TEXT PASSAGE:
-- Opening Marker --

[Date Prev][Date Next][Thread Prev][Thread Next][Date Index][Thread Index]
st: R: AW: R: AW: R: RE: odd results after insample

From	"Carlo Lazzaro" <[email protected]>
To	<[email protected]>
Subject	st: R: AW: R: AW: R: RE: odd results after insample
Date	Sun, 27 Sep 2009 09:02:05 +0200
Dear Martin,

thanks a lot for your kind reply.

Sorry for the typo: the meaning was -invaluable-. The previous version of my
reply included -unexpected-, since your efforts were truly appreciated. In
turning -unexpected- into -invaluable- my keyboard did some jokes.

I have replicated the analysis concerning Tables 1 and 2 (both panels)
during this week.

-- Closing Marker --

EXTRACTED DATA:
-- Opening Marker --

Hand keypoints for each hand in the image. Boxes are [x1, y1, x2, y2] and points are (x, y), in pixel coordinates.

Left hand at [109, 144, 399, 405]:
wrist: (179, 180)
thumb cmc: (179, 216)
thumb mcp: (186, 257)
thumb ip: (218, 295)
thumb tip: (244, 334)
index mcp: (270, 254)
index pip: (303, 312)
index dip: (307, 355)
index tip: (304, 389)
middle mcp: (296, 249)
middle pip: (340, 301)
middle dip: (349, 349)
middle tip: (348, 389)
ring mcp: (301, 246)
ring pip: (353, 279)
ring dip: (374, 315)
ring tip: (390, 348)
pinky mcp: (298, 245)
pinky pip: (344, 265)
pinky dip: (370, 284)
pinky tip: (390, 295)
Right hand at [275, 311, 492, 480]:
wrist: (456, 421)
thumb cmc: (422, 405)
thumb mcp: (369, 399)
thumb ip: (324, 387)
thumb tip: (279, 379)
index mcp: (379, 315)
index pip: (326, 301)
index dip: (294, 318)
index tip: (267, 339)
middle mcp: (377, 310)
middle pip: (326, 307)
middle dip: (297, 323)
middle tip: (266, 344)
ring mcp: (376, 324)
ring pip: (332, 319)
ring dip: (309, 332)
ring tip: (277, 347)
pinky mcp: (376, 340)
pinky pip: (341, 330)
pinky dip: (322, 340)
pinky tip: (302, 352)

-- Closing Marker --

YOUR ASSIGNMENT: Rewrite the passage of the email starting at "[Date Prev][Date Next][Thread" and ending at "did some jokes.", changing "keyboard" to "spell checker". Work from the email alone, not from the data.

ANSWER TO THE PROBLEM:
[Date Prev][Date Next][Thread Prev][Thread Next][Date Index][Thread Index]
st: R: AW: R: AW: R: RE: odd results after insample

From	"Carlo Lazzaro" <[email protected]>
To	<[email protected]>
Subject	st: R: AW: R: AW: R: RE: odd results after insample
Date	Sun, 27 Sep 2009 09:02:05 +0200
Dear Martin,

thanks a lot for your kind reply.

Sorry for the typo: the meaning was -invaluable-. The previous version of my
reply included -unexpected-, since your efforts were truly appreciated. In
turning -unexpected- into -invaluable- my spell checker did some jokes.